Agency theory, promulgated past academic economists in the 1970s, is behind the idea that corporate managers should make shareholder value their principal concern, and that boards should ensure they do. The theory regards shareholders as owners of the corporation—but that raises a grave accountability problem: Shareholders have no legal duty to protect or serve the companies whose shares they ain; they are shielded by the doctrine of limited liability from legal responsibility for those companies' debts and misdeeds; they may buy and sell shares without brake and are required to disclose their identities only in certain circumstances; and they tend to exist physically and psychologically distant from the companies' activities.

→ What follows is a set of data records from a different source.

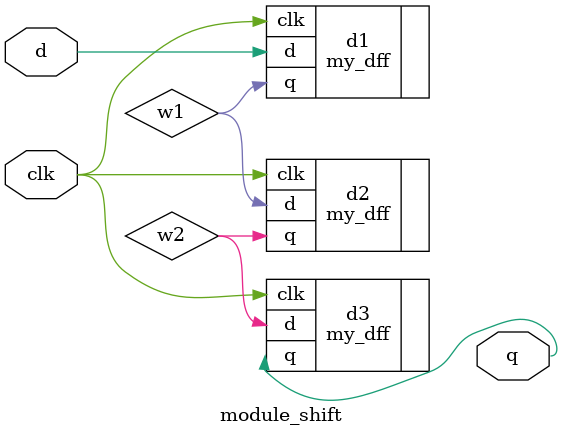
<source format=v>
module module_shift( input clk, input d, output q );
    wire w1;
    wire w2;
    my_dff d1 ( .clk(clk),
           		.d(d),
           		.q(w1)
          	  );
    my_dff d2 ( .clk(clk),
               .d(w1),
               .q(w2)
          	  );
    my_dff d3 ( .clk(clk),
               .d(w2),
               .q(q)
              );
  
endmodule

</source>
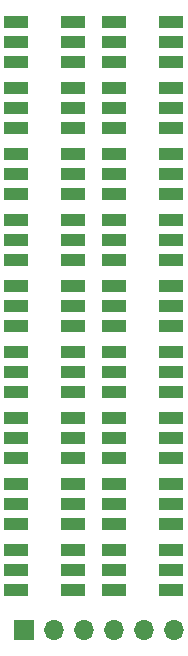
<source format=gbr>
%TF.GenerationSoftware,KiCad,Pcbnew,(6.0.0-0)*%
%TF.CreationDate,2022-02-03T13:53:59-05:00*%
%TF.ProjectId,Data Panel VU,44617461-2050-4616-9e65-6c2056552e6b,rev?*%
%TF.SameCoordinates,Original*%
%TF.FileFunction,Soldermask,Top*%
%TF.FilePolarity,Negative*%
%FSLAX46Y46*%
G04 Gerber Fmt 4.6, Leading zero omitted, Abs format (unit mm)*
G04 Created by KiCad (PCBNEW (6.0.0-0)) date 2022-02-03 13:53:59*
%MOMM*%
%LPD*%
G01*
G04 APERTURE LIST*
%ADD10R,2.000000X1.100000*%
%ADD11R,1.700000X1.700000*%
%ADD12O,1.700000X1.700000*%
G04 APERTURE END LIST*
D10*
%TO.C,D18*%
X131178000Y-65708000D03*
X131178000Y-64008000D03*
X131178000Y-62308000D03*
X126378000Y-62308000D03*
X126378000Y-64008000D03*
X126378000Y-65708000D03*
%TD*%
%TO.C,D5*%
X134678000Y-95836000D03*
X134678000Y-97536000D03*
X134678000Y-99236000D03*
X139478000Y-99236000D03*
X139478000Y-97536000D03*
X139478000Y-95836000D03*
%TD*%
%TO.C,D10*%
X131178000Y-88060000D03*
X131178000Y-86360000D03*
X131178000Y-84660000D03*
X126378000Y-84660000D03*
X126378000Y-86360000D03*
X126378000Y-88060000D03*
%TD*%
%TO.C,D15*%
X134678000Y-67896000D03*
X134678000Y-69596000D03*
X134678000Y-71296000D03*
X139478000Y-71296000D03*
X139478000Y-69596000D03*
X139478000Y-67896000D03*
%TD*%
%TO.C,D8*%
X131178000Y-93648000D03*
X131178000Y-91948000D03*
X131178000Y-90248000D03*
X126378000Y-90248000D03*
X126378000Y-91948000D03*
X126378000Y-93648000D03*
%TD*%
%TO.C,D3*%
X134678000Y-101424000D03*
X134678000Y-103124000D03*
X134678000Y-104824000D03*
X139478000Y-104824000D03*
X139478000Y-103124000D03*
X139478000Y-101424000D03*
%TD*%
%TO.C,D14*%
X131178000Y-76884000D03*
X131178000Y-75184000D03*
X131178000Y-73484000D03*
X126378000Y-73484000D03*
X126378000Y-75184000D03*
X126378000Y-76884000D03*
%TD*%
%TO.C,D11*%
X134678000Y-79072000D03*
X134678000Y-80772000D03*
X134678000Y-82472000D03*
X139478000Y-82472000D03*
X139478000Y-80772000D03*
X139478000Y-79072000D03*
%TD*%
%TO.C,D4*%
X131178000Y-104824000D03*
X131178000Y-103124000D03*
X131178000Y-101424000D03*
X126378000Y-101424000D03*
X126378000Y-103124000D03*
X126378000Y-104824000D03*
%TD*%
%TO.C,D6*%
X131178000Y-99236000D03*
X131178000Y-97536000D03*
X131178000Y-95836000D03*
X126378000Y-95836000D03*
X126378000Y-97536000D03*
X126378000Y-99236000D03*
%TD*%
%TO.C,D1*%
X134678000Y-107012000D03*
X134678000Y-108712000D03*
X134678000Y-110412000D03*
X139478000Y-110412000D03*
X139478000Y-108712000D03*
X139478000Y-107012000D03*
%TD*%
%TO.C,D13*%
X134678000Y-73484000D03*
X134678000Y-75184000D03*
X134678000Y-76884000D03*
X139478000Y-76884000D03*
X139478000Y-75184000D03*
X139478000Y-73484000D03*
%TD*%
%TO.C,D17*%
X134678000Y-62308000D03*
X134678000Y-64008000D03*
X134678000Y-65708000D03*
X139478000Y-65708000D03*
X139478000Y-64008000D03*
X139478000Y-62308000D03*
%TD*%
%TO.C,D7*%
X134678000Y-90248000D03*
X134678000Y-91948000D03*
X134678000Y-93648000D03*
X139478000Y-93648000D03*
X139478000Y-91948000D03*
X139478000Y-90248000D03*
%TD*%
%TO.C,D16*%
X131178000Y-71296000D03*
X131178000Y-69596000D03*
X131178000Y-67896000D03*
X126378000Y-67896000D03*
X126378000Y-69596000D03*
X126378000Y-71296000D03*
%TD*%
%TO.C,D12*%
X131178000Y-82472000D03*
X131178000Y-80772000D03*
X131178000Y-79072000D03*
X126378000Y-79072000D03*
X126378000Y-80772000D03*
X126378000Y-82472000D03*
%TD*%
%TO.C,D9*%
X134678000Y-84660000D03*
X134678000Y-86360000D03*
X134678000Y-88060000D03*
X139478000Y-88060000D03*
X139478000Y-86360000D03*
X139478000Y-84660000D03*
%TD*%
%TO.C,D2*%
X131178000Y-110412000D03*
X131178000Y-108712000D03*
X131178000Y-107012000D03*
X126378000Y-107012000D03*
X126378000Y-108712000D03*
X126378000Y-110412000D03*
%TD*%
D11*
%TO.C,J1*%
X127000000Y-113792000D03*
D12*
X129540000Y-113792000D03*
X132080000Y-113792000D03*
X134620000Y-113792000D03*
X137160000Y-113792000D03*
X139700000Y-113792000D03*
%TD*%
M02*

</source>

Joseph Bower and Lynn Paine examine the agency-based model's foundations and flaws and its implications for companies earlier proposing an alternative model that would have at its cadre the wellness of the enterprise rather than virtually-term returns to its shareholders. Their model would refocus companies' attention to innovation, strategic renewal, and investment in the future.

The CEO View

David Pyott led Allergan during a hostile takeover try by Valeant Pharmaceuticals and Pershing Square Upper-case letter Management in 2014. He describes how he fended off their bid and what companies need to exercise to reorient themselves toward long-term growth.

The Board View

Barbara Hackman Franklin, an good in corporate governance, sees her field as a tripartite system of checks and balances. Activist shareholders, she says, are a new and worrying complication. Here she proposes some important changes boards demand to brand.

The Information

Five charts reveal that long-term-focused companies surpass their short-term-focused peers on several important financial measures and create significantly more than jobs.

The complete spotlight parcel is bachelor in a unmarried reprint.

A version of this article appeared in the May–June 2017 issue of Harvard Business Review.